Grupa Lotos S.A. was a vertically integrated oil company based in Gdańsk, in northern Poland. The company was listed in the Polish index WIG30. The Polish state was the majority shareholder with 53% percent. The company's main activity branches were: crude oil production, refining and marketing of oil products.
The company was a leader in lubricants on the Polish market. Grupa Lotos was a producer of unleaded gasoline, diesel, fuel oils, aviation fuels, motor and industrial lubricants, bitumens and waxes.

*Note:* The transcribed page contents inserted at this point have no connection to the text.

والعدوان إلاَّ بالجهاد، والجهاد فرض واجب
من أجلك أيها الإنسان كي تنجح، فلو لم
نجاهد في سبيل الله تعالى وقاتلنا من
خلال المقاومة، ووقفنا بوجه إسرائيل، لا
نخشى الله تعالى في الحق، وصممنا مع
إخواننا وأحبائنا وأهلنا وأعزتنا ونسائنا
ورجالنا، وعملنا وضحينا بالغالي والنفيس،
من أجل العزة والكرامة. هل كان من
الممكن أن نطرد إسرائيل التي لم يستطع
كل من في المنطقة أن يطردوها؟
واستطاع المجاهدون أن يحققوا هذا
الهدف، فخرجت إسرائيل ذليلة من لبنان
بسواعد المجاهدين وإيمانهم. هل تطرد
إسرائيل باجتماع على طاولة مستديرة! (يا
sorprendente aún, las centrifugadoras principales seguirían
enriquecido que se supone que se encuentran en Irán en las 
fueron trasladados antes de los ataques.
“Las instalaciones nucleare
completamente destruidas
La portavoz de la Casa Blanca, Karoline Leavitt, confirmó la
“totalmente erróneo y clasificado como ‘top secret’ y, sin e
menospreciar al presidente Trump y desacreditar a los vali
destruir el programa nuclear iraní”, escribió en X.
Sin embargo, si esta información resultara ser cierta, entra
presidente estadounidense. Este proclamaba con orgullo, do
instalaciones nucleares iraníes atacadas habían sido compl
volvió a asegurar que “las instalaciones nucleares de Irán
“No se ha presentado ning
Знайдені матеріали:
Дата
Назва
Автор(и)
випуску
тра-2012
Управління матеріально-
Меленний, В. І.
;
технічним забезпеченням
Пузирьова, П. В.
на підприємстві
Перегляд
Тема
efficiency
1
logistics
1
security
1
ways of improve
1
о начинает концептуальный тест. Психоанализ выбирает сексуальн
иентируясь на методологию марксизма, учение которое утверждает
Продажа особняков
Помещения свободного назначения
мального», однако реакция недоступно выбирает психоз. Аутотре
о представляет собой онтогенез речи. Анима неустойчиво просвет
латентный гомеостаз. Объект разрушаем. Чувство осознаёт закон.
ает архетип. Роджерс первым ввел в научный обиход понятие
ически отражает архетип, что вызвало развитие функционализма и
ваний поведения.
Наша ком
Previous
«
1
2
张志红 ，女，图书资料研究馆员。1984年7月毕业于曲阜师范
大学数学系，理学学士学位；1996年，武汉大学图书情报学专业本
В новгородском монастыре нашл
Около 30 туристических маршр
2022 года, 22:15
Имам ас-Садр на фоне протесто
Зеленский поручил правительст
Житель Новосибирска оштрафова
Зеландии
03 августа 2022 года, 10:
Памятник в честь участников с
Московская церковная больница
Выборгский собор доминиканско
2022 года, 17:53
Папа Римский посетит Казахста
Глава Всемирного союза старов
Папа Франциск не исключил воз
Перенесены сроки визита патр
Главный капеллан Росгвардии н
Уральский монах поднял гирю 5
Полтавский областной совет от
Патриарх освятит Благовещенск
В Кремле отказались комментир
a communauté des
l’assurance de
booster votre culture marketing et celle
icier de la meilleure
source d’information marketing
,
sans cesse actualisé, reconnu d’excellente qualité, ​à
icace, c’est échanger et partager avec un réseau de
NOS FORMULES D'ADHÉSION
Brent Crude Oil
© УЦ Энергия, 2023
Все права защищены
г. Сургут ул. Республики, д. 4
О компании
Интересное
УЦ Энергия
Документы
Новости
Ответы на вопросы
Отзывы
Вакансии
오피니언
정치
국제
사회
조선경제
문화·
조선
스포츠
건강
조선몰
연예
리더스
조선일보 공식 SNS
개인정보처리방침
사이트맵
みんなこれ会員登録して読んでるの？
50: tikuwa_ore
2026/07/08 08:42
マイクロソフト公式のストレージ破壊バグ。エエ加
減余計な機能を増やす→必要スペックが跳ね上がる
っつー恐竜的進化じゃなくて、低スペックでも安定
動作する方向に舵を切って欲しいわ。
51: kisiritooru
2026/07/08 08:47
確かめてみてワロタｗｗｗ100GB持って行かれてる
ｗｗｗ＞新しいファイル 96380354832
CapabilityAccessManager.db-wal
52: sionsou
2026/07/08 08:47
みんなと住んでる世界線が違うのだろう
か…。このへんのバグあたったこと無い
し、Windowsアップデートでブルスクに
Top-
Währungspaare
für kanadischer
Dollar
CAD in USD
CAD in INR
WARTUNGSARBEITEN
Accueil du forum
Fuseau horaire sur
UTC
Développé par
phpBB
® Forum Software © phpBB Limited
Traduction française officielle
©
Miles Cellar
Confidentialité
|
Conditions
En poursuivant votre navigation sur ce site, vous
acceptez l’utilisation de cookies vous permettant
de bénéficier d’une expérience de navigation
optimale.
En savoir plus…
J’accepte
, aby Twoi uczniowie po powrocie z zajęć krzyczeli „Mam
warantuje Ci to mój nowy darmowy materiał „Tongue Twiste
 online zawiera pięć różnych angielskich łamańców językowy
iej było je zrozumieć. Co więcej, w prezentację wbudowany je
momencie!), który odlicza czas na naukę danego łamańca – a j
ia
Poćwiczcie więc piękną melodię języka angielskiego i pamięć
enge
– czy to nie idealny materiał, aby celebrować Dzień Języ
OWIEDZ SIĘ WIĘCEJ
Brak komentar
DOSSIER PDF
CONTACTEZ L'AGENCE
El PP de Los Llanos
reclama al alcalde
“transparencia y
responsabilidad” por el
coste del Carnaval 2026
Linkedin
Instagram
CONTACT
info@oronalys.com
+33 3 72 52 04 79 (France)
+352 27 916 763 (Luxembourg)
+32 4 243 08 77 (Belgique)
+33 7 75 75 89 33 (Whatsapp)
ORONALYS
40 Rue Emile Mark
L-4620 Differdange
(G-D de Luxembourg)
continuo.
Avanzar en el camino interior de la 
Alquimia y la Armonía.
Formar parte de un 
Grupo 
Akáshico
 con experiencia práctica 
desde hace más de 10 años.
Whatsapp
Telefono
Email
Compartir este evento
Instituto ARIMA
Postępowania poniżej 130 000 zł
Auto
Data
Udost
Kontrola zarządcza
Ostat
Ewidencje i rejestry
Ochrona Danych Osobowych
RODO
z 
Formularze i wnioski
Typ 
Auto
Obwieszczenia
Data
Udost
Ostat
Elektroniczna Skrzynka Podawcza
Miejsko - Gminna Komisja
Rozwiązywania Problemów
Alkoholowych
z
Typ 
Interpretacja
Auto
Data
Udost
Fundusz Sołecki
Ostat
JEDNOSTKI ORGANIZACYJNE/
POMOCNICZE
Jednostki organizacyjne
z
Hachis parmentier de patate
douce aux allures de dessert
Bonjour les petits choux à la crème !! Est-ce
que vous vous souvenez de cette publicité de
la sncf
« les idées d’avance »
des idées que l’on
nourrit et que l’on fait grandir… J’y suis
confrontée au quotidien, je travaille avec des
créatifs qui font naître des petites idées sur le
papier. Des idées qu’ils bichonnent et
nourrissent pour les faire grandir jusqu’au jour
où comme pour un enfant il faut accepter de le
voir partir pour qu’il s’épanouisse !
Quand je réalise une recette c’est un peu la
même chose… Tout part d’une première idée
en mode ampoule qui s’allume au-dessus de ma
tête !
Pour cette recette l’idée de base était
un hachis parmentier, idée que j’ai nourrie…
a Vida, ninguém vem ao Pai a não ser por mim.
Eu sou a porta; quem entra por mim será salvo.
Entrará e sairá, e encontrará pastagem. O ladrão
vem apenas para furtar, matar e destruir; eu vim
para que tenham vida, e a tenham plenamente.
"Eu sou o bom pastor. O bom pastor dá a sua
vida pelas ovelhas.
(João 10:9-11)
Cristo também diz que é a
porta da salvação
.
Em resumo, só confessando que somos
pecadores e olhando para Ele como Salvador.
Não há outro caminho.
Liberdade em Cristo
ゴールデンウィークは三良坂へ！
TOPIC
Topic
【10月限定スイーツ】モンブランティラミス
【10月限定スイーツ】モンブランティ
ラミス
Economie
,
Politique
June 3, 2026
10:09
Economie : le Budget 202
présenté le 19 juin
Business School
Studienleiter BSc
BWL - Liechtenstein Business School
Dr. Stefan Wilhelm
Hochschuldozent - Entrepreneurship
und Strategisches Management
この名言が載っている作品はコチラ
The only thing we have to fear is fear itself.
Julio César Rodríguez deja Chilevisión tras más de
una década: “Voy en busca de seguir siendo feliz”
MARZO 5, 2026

In 2018 the Polish oil refiner and retailer PKN Orlen announced its intent to acquire the company. The merger approval from the European Commission required significant asset divestments by both companies and is expected to reach closing in June or July 2022. On August 1, Orlen finalised the merger with Lotos.

== Consolidation ==
Grupa Lotos was a holding composed of Grupa Lotos - the parent undertaking which manages the refinery in Gdańsk - and 18 direct subsidiaries, including Lotos Czechowice (former Rafineria Czechowice), Lotos Jasło (former Rafineria Jasło), crude oil exploration and production company Petrobaltic. At the end of June 2006, Grupa Lotos employed 5547 people, which was 112 employees more than at the end of 2005.

===Subsidiaries===

- LOTOS Paliwa
- LOTOS Oil
- LOTOS Asfalt
- LOTOS Gaz w likwidacji
- LOTOS Petrobaltic
- LOTOS Exploration & Production Norge
- LOTOS Infrastruktura
- LOTOS Terminale
- LOTOS Kolej
- LOTOS Lab
- LOTOS Ochrona
- LOTOS Straż
- LOTOS Serwis
- LOTOS Geonafta
- LOTOS-Air BP Polska

== Profits ==
Grupa Lotos holding group consolidated net profit for the first quarter of 2006 financial year, estimated in accordance with IFRS reached approx. PLN 119 million. Grupa Lotos holding group consolidated net profit for whole 2005 financial year, estimated in accordance with IFRS reached approx. PLN 970 million. This is circa PLN 426 million more comparing to financial data from 2004.

== Capacity ==
Gdańsk refinery, owned by Grupa Lotos S.A., refines 6 million tons of crude oil per year. In 2005 Grupa Lotos holding group sold over 5.7 million tons of crude oil based products.

== Future ==
Retail Petrol Stations Network Development Programme, which launched at the end of 2004 assumes expansion of the network stations to 500 outlets. That will allow Grupa Lotos to increase its share in the retail fuel market to approx. 10% in 2012. Purchase of Esso and Slovnaft petrol stations networks in Poland (both networks hold high quality standards and possess sell volume higher than the average petrol station in Poland) indicates concrete acceleration in the process of creation a modern cross-country retail stations network.

In 2020, state-run PKN Orlen plans to take over smaller rival Lotos, if it receives approval from the European Commission. The minister also suggested Poland should have greater control over the economy.

== Development ==
Grupa Lotos strategy aims chiefly at: accomplishment of Gdańsk refinery investment programme (10+ Program), development of crude oil production activity and further shares growth in retail and wholesale petrol market.